Well I feel like I'm in good company here. Nobody has told me I should be using tongs, and other people seem to feel strongly that they *shouldn't* be used.
I do wonder how many people are disgusted by this thread but are too polite to tell me I should be using tongs ... so to try to measure this, I used S.C.I.E.N.C.E. ( = Stalking Covertly In Earnest Noting Customer Etiquette ? ).
I've just been to Lidl, and bagged my best haul of HPRs to date. I got 24, and left the last 5 because, well, who wants to be greedy?
"I'm not a sociologist but..."
I then decided to loiter around the area and watch what other customers did. I was going to wait till ten customers had taken things from the bins, and just try to remember how many used tongs and how many didn't.
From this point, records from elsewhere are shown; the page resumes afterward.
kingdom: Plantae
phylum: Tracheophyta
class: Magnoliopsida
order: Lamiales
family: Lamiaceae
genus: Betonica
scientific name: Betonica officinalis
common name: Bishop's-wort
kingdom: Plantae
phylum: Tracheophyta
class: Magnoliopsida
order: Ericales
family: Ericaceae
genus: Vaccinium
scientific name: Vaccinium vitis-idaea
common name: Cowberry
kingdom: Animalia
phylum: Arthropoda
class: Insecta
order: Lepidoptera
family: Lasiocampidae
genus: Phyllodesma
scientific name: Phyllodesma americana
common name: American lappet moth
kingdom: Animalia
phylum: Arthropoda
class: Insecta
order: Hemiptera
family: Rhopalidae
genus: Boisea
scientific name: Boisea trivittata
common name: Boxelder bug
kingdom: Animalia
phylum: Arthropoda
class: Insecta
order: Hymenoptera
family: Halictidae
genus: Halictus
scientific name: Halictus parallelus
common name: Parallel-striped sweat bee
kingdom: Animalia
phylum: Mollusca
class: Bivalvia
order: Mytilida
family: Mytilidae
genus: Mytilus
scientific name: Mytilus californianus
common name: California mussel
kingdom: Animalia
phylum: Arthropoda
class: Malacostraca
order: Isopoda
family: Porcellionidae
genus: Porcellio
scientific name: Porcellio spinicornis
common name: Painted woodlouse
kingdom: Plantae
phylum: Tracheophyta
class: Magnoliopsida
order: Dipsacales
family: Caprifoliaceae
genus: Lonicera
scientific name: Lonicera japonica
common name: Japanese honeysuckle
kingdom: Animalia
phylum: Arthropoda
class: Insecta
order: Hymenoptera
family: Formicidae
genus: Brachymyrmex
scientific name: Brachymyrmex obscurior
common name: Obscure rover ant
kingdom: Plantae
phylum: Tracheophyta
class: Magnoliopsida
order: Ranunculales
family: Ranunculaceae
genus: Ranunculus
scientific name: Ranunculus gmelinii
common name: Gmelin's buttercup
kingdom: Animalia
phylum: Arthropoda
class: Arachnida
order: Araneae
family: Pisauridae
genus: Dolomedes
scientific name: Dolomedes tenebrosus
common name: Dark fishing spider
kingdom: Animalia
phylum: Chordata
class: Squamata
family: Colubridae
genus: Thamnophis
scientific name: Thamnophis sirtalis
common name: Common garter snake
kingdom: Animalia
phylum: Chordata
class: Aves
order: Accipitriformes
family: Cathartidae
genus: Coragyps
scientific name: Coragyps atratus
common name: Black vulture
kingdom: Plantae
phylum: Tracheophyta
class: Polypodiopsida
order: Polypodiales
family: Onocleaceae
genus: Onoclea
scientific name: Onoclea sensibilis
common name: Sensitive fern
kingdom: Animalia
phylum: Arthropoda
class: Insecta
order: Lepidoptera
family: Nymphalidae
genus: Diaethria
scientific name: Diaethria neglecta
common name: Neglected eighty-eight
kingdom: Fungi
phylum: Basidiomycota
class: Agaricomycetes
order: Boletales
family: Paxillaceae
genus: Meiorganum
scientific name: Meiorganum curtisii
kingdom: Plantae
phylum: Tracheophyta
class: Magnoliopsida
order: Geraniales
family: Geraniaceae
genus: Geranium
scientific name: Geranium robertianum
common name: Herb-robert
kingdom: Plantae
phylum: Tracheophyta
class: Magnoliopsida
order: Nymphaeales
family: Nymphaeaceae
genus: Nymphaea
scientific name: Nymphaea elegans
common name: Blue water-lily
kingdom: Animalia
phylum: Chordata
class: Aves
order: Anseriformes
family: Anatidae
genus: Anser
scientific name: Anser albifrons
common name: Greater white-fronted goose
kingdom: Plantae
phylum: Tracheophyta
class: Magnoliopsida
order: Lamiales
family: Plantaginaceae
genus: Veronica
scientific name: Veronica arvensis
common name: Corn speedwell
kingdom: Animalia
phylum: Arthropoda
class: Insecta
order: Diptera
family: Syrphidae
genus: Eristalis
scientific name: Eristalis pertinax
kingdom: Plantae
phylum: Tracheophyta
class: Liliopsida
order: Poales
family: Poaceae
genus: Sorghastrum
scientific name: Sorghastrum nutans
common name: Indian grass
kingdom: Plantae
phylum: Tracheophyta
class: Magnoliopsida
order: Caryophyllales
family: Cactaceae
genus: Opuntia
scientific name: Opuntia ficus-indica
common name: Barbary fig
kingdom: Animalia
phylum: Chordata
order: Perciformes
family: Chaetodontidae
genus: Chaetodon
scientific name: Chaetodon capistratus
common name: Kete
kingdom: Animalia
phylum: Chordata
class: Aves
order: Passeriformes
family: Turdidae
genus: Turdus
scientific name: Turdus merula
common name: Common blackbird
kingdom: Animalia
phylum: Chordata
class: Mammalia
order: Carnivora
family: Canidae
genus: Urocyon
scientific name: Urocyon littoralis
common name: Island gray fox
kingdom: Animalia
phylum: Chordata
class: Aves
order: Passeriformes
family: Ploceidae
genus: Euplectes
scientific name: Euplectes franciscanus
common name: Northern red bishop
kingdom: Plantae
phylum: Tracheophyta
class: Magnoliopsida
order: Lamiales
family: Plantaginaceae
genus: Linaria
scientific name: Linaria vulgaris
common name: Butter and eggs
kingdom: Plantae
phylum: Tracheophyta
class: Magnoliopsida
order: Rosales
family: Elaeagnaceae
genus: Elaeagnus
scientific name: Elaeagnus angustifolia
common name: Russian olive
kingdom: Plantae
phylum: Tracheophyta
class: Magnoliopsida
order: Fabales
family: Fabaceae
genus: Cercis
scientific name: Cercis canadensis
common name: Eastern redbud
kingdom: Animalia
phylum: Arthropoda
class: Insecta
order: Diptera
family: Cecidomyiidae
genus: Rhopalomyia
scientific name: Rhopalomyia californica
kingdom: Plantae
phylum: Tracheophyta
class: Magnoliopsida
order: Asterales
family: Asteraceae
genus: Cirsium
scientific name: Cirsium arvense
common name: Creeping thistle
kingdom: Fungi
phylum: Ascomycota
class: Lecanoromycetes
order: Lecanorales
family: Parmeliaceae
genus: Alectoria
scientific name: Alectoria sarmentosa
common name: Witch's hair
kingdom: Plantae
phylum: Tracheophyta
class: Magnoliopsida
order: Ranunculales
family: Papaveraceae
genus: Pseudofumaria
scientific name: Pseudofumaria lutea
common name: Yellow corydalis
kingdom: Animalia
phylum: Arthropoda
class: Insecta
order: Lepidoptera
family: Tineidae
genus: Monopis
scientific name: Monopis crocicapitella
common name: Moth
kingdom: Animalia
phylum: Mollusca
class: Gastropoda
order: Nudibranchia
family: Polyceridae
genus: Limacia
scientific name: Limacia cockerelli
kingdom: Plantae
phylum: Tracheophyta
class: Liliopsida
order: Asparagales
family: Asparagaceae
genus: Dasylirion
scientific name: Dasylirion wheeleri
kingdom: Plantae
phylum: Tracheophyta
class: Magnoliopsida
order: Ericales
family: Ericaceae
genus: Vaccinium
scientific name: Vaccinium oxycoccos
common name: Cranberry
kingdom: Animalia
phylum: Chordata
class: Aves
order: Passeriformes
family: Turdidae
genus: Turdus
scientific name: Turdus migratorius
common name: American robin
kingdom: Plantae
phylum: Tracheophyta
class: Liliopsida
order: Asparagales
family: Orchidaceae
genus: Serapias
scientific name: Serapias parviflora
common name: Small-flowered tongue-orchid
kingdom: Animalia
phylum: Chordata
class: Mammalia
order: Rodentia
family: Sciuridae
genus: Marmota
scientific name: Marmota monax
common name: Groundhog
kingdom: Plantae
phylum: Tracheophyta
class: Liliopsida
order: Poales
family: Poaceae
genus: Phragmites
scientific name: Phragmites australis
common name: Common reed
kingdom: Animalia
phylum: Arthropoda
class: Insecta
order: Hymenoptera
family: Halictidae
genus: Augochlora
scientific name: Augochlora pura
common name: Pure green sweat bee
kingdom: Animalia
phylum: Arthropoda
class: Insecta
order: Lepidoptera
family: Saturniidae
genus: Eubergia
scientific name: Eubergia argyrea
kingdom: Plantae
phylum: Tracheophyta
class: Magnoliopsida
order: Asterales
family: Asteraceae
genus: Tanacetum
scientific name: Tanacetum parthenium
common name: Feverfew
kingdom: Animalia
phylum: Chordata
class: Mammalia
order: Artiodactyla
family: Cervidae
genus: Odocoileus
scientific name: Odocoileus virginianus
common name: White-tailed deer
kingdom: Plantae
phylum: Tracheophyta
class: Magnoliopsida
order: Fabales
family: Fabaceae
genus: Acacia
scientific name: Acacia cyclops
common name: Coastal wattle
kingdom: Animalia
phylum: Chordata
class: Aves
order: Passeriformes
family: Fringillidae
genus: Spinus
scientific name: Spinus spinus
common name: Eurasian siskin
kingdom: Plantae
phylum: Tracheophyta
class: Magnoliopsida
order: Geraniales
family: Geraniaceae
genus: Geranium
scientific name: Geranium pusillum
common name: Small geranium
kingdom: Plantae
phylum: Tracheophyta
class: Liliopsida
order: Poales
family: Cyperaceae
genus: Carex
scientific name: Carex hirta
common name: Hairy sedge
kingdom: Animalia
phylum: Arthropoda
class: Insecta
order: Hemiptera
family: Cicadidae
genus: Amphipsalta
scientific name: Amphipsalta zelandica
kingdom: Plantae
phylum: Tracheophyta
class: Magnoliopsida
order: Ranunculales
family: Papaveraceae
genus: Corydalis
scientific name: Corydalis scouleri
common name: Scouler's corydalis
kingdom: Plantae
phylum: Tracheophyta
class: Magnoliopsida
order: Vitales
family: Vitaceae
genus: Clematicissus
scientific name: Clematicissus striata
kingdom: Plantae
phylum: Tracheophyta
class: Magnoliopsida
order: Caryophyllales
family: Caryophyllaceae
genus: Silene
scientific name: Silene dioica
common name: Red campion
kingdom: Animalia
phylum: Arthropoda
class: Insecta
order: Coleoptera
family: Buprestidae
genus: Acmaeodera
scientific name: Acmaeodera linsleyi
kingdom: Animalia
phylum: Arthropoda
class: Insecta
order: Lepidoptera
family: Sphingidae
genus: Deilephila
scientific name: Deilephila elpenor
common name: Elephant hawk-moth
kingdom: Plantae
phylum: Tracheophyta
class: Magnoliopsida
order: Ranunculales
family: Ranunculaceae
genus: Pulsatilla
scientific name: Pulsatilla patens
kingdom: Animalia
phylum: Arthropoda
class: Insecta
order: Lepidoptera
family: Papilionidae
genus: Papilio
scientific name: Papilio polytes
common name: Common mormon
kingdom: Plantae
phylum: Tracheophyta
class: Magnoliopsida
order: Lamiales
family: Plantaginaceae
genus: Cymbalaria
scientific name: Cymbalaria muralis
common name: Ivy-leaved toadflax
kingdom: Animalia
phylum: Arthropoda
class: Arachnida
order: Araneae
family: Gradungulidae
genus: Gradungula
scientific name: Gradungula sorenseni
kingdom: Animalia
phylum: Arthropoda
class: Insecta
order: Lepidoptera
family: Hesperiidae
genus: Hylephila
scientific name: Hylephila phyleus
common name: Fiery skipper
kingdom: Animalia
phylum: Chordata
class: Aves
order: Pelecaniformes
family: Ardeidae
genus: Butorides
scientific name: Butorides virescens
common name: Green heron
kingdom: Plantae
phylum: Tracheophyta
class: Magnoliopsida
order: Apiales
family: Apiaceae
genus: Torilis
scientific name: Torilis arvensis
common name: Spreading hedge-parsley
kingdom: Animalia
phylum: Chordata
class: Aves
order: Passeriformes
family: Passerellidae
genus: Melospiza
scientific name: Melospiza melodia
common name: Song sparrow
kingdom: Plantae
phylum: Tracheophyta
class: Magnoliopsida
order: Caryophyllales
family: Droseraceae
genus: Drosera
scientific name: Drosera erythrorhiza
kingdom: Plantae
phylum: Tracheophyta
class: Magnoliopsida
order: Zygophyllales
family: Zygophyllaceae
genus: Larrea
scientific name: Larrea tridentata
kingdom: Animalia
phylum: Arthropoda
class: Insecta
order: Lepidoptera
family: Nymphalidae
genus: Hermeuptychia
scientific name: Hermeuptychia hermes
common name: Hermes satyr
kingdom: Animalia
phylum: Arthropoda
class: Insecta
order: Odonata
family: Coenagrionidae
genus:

My memory is so awful, plus the behaviour was so interesting, I realised I should have brought a pen and paper, then I had the idea of making voice notes on my phone, hoping people would think I was making a call.
Does any of this sound creepy? It didn't feel right, but, you know, in the interest of science and all that...
The findings were ... customer number vs behaviour:
1: No Tong: Mother and son 1. Son picks up an item with his hands, from near the front of the bin. His mother tells him he did it wrong - she prefers to pick things from the back. He didn't put it back though, which was nice!
2: Tong: Mother and son 1. Mother picks up other items with a tong.
3: No Tong: This was spectacular. A man stares at the French Baguettes for a while. He then flicks one of them lightly with a finger nail several times. He then walks away without taking it. I'm thinking: How can you tell anything from gently flicking it? Literally all you have achieved is touching someone else's food for no reason whatsoever! I've got his registration plate! (I haven't. This is creepy enough!)
4: No Tong.
5: No Tong. Mother and son 2. Son picks up items very carefully indeed with his fingers. This is good parenting!
6: No Tong. Mother and son 2. Mother picks up items very carefylly with her fingers. This gave me an idea: Next time I go to Lidl I'll bring some gold stars, and award them to people who do this. I'm sure nobody would mind or feel awkward at all!
7: Tong.
8: No Tong.
9: No Tong. Careful use of fingers. Good man! Gold star for you!
10: No Tong. Reach to back clumsily to take item, presumably she wanted something untouched but wasn't too bothered about not touching other people's food! Hmmm...
11: No Tong. God this is worse than French Baguette Man! A man picks up an item with his fingers. His wife then tells him she doesn't want it so he puts it back. Then (phew) she changes his mind and he picks it up again and puts it in a bag. Then indecision reigns again, and he empties it out of the bag back into the bin. Registration plate!
12: Tong.
Interlude: A customer walks past the bins coughing casually into the air.
13: Tong.
14: I'm not sure about this one, my voice notes are a bit muffled and are drowned out by the rather loud voice of a police officer who seemed to think there were more appropriate ways for me to be spending my time!
So, 4/13 people, or 31%, used tongs.
I was kind of hoping most people would use tongs, then I could say that the responses in this thread show that not-using-tongs strongly correlates to diabetes, pointing to a possible cure.
Instead I think the only thing I can conclude for certain from this study, is that I now have a freezer full of HPRs. And I'm a little strange.
PS: At the till, the woman behind me faced me square on and coughed at me with no attempt to cover her mouth. Thanks. For that.